Nationwide Tax Assistance with Proven Results
What Chicago Investment Income Is Deductible & Taxable

What Chicago Investment Income Is Deductible & Taxable

Investment Income: What is Deductible and Taxable in Chicago?
When discussing the taxes on investment income, the first step is to understand what qualifies as investment income. In most cases, investment income refers to money that is used to buy stocks, bonds or properties for investment purposes. A lot of people forget that they can deduct investment fees or related expenses through the miscellaneous deduction sections of the IRS tax filing forms. Here is a look at the specific investment expenses that count towards deductions.
If you have any fees that you pay your financial manager or real estate agent, these are tax deductible. For example, if someone buys a real estate property and pays a certain percentage in fees to the agent, they are eligible for a deduction solely on those fees.
Similarly, any fees paid to accountants, lawyers or other individuals who take care of matters related to your investments are deductible under the same code. Even the money it costs to rent safety deposit boxes to keep your investment-related documentation qualifies as a deduction.
Some investment plans come with fees that are paid every month or every year. These are deductible. However, any money you pay in commissions to traders who buy and sell stocks on your behalf is not tax deductible.
When someone gets their investment done through a mutual fund or a similar partnership, they are eligible for deductions on the costs of doing business with that entity. Mutual funds often charge fees and markups for their services, which you can deduct on your tax forms.
If you need to get new certificates for your securities investments, this qualifies for tax relief. Even the money you pay for a newsletter or website subscription to keep track of stocks, bonds or market trends is deductible. Any money that goes to an investment advising firm falls under the same umbrella. If you are paying commissions to a trustee who handles your trust, deduct this money as well.

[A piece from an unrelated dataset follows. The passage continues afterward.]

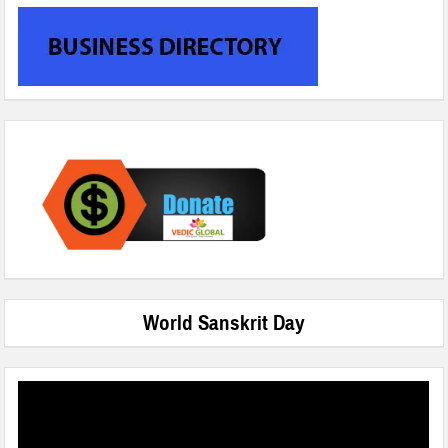
World Sanskrit Day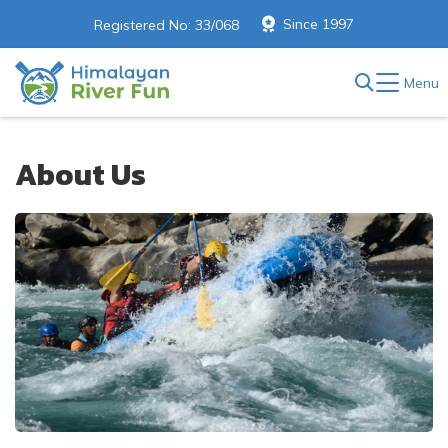
Since 1997
Registered No: 33/068
Menu
About Us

It is important to remember that these fees and expenses are only tax deductible if the resulting investments are producing income that is taxed. Be sure to talk with whoever is managing your finances about the tax situation regarding the money they are investing for you. If this money is not bringing taxable income, you are not eligible to deduct the fees relating to those transactions.
In some cases, the money someone invests on your behalf may result in taxable income, along with money that does not fall under a tax bracket. In this case, the fees must be divided proportionally between those services and deducted accordingly.